Now check the installation is working correctly by running the sample data test:
cd chtc_runners
python sample_data_runner.py \
--pipeline_params_json_file=../param_configs/sample_data_config.json \
--hyperparams_json_file=../param_configs/experiment_PstP_hyperparams/sampled_hyparams/ClusterBasedWCSelector_609.json \
--iter_max=5 \
--no-precompute_dissimilarity_matrix \
--initial_dataset_file=../datasets/sample_data/training_data/iter_0.csv.gz
You should see the following last prompt:
Finished testing sample dataset. Verified that hashed selection matches stored hash.
datasets
The datasets used in this study are: PriA-SSB target, 107 PubChem BioAssay targets, and PstP target.
The datasets will be uploaded to Zenodo in the near future.
The repository also contains a small dataset for testing: datasets/sample_data/
.
active_learning_dd
The active_learning_dd
subdirectory contains the main codebase for the iterative batched screening components.
Consult the README in that subdirectory for details.
param_configs
This subdirectory contains json config files for strategies and experiments used in the thesis document. Consult the README in that subdirectory for details.
analysis_notebooks
This subdirectory contains Jupyter notebooks that preprocess the datasets, debug methods, analyze the results, and produce result images.
runner scripts
chtc_runners/
contains runner scripts for the experiments in the thesis document.
chtc_runners/simulation_runner.py
can be used as a starting template for your own runner script.
chtc_runners/simulation_utils.py
contains helper functions for pre- and post-processing iteration selections for retrospective experiments.
Consult the README in that subdirectory for details.

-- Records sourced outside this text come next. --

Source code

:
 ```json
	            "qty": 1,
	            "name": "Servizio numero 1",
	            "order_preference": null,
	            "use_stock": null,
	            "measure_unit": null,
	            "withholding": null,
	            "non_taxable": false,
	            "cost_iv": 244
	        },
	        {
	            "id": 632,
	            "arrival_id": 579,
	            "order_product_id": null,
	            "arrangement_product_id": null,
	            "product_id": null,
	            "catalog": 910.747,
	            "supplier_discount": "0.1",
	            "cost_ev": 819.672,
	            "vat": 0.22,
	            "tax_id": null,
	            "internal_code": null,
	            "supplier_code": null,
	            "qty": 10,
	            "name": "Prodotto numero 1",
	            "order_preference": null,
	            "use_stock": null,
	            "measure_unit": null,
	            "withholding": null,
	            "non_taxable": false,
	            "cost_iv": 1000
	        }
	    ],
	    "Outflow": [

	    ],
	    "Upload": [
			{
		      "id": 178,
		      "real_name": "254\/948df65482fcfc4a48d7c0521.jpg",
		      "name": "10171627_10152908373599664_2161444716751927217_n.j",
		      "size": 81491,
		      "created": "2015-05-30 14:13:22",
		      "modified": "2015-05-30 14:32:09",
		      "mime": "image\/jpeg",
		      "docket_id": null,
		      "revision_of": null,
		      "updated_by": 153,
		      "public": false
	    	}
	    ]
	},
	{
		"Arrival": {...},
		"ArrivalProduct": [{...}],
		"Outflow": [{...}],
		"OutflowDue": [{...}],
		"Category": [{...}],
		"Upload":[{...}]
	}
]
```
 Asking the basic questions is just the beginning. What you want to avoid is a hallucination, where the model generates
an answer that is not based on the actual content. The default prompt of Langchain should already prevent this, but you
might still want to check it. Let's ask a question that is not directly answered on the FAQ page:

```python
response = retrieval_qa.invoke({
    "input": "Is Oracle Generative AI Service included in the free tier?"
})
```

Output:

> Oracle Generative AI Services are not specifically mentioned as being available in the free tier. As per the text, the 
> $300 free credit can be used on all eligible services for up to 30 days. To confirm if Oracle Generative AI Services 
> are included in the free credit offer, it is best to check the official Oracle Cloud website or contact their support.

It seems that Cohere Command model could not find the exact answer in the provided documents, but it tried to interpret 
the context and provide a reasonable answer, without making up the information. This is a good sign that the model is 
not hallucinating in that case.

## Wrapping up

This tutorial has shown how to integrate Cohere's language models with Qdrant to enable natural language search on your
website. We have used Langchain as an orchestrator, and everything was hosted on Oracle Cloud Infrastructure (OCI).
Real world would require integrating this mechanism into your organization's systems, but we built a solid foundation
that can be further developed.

Implemented Iterative Strategies
The following are the currently implemented strategies in active_learning_dd/next_batch_selector/
(see thesis document and hyperapameter examples in param_configs/
):
-
ClusterBasedWeightSelector (CBWS): assigns exploitation-exploration weights to every cluster, splits the budget between exploit-explore, then select compounds from most exploitable clusters, followed by selecting most explorable clusters.
-
ClusterBasedRandom: randomly samples a cluster, then randomly samples compounds from within clusters.
-
InstanceBasedRandom: randomly samples compounds from the pool.
-
ClusterBasedDissimilar: samples clusters dissimilarly according to a dissimilarity measure which is by default fingerprint based.
-
InstanceBasedDissimilar: samples compounds dissimilarly from the pool.
-
MABSelector: Upper-Confidence-Bound (UCB) style solution from Multi-Armed Bandits (MAB). Assigns every cluster an upper-bound estimate of the reward that is a combination of a exploitation term and an exploration term. Samples clusters with the highest rewards.